In den folgenden Jahren beteiligte sich Popitz an den Reformen des Finanzsystems sowie der Verwaltung, wobei die Umsatzsteuer sich schon bald zur wichtigen Einnahmequelle für den Staatshaushalt entwickelte. Mit Popitz’ Karriere ging es weiter steil bergauf. 1925 wurde er Staatssekretär im Reichsfinanzministerium. Von diesem Amt trat er im Dezember 1929 zurück, aus Protest gegen die Einmischung des Reichsbankpräsidenten Hjalmar Schacht. Doch seine Karriere ging weiter: 1932 wurde er – nach der Absetzung der preußischen Staatsregierung – kommissarischer Leiter der preußischen Finanzen sowie Reichsminister ohne Geschäftsbereich. Nach der Ernennung Adolf Hitlers zum Reichskanzler erhielt Popitz im April 1933 das Amt des preußischen Finanzministers.
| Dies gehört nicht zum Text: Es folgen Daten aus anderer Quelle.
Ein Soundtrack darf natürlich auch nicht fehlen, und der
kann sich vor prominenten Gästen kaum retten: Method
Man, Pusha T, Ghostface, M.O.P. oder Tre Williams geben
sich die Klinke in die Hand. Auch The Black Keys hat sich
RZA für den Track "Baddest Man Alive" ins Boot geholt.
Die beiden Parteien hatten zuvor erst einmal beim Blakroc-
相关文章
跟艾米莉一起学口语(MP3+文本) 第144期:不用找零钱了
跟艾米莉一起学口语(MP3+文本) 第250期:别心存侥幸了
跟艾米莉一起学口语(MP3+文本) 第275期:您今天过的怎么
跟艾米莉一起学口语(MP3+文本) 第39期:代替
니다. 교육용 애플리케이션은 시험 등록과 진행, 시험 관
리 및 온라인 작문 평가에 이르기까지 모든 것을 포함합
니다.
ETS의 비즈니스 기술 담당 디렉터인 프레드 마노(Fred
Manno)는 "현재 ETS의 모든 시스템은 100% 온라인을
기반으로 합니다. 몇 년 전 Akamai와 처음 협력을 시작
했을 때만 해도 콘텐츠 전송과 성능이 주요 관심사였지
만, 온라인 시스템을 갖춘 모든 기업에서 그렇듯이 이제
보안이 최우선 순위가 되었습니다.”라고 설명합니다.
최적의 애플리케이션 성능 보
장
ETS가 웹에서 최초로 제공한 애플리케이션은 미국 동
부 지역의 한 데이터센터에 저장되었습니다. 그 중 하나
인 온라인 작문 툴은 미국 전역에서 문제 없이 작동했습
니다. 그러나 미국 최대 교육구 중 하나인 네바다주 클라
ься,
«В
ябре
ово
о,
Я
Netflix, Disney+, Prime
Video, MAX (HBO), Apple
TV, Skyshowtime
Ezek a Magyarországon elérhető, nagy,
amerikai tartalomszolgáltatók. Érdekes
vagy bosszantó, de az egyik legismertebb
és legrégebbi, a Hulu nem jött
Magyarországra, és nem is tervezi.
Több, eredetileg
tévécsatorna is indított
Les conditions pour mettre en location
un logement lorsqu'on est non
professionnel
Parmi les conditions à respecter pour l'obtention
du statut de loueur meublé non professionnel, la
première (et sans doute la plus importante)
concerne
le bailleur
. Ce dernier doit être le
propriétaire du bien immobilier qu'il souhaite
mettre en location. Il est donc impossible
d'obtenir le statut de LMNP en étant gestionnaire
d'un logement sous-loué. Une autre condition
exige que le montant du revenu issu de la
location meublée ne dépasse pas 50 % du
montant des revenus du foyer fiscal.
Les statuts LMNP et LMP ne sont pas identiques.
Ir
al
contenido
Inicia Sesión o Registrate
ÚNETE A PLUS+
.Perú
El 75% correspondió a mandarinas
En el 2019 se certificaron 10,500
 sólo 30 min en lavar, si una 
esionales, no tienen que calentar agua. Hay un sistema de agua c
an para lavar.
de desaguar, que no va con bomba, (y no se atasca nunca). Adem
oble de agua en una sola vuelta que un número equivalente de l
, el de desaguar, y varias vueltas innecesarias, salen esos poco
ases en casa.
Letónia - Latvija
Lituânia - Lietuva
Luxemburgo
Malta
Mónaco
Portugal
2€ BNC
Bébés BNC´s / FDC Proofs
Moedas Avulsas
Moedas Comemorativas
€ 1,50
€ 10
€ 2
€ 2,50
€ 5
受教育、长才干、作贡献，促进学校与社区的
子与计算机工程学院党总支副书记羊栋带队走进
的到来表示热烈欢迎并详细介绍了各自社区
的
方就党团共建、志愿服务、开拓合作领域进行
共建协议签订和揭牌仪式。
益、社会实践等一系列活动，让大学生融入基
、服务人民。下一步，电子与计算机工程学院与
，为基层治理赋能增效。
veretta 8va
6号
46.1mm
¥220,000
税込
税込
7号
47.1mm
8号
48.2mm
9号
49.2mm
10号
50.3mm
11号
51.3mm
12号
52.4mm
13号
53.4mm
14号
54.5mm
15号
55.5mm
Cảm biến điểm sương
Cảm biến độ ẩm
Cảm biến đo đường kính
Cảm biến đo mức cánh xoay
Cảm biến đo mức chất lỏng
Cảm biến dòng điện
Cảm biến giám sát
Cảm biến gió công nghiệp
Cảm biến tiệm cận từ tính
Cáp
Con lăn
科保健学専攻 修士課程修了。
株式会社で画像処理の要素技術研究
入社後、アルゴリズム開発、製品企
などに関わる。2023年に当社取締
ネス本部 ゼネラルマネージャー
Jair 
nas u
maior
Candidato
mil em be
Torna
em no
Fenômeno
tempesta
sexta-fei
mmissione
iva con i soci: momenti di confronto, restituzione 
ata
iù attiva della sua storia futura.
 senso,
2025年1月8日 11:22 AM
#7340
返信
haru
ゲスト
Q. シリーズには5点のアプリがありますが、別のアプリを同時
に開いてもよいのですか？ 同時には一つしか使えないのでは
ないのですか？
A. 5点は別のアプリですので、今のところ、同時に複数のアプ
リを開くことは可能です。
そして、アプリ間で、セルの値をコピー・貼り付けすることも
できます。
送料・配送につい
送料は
Er bejahte zunächst zwar einen autoritären Staat, wollte aber ein Gewaltregime nicht willentlich mitbegründen. Mit der wachsenden Erkenntnis, in das Unrecht des Dritten Reiches verstrickt zu sein, wuchs in Popitz der innere Widerstand, ohne aber den offenen Bruch zu wagen. Ab 1938 knüpfte er verschiedene Kontakte zu konservativen Wider­stands­kreisen, unter anderem zu Carl Friedrich Goerdeler. 1943 unterhielt er sich sogar mit Heinrich Himmler über die Absetzung Hitlers. Nach dem Attentatsversuch auf Hitler im Juli 1944 verhaftete die Gestapo Popitz, der von den Attentatsplänen allerdings nichts gewusst hatte. Vom Volksgerichtshof zum Tode verurteilt wurde Johannes ­Popitz am 2. Februar 1945 hingerichtet.
Den Erfolg der von ihm mitgestalteten Umsatzsteuer sowie das Aufblühen der Steuer­rechts­wissen­schaft erlebte Popitz nicht mehr. Rolf Grabower, ein langjähriger Mitarbeiter von Popitz, urteilte über seinen einstigen Chef: „Wie alle großen Menschen war auch Popitz […] umstritten.“ Grabower selbst war ebenfalls eine bedeutende Person für die deutsche Steuergeschichte, doch dazu mehr in einer späteren DATEV-magazin-Ausgabe.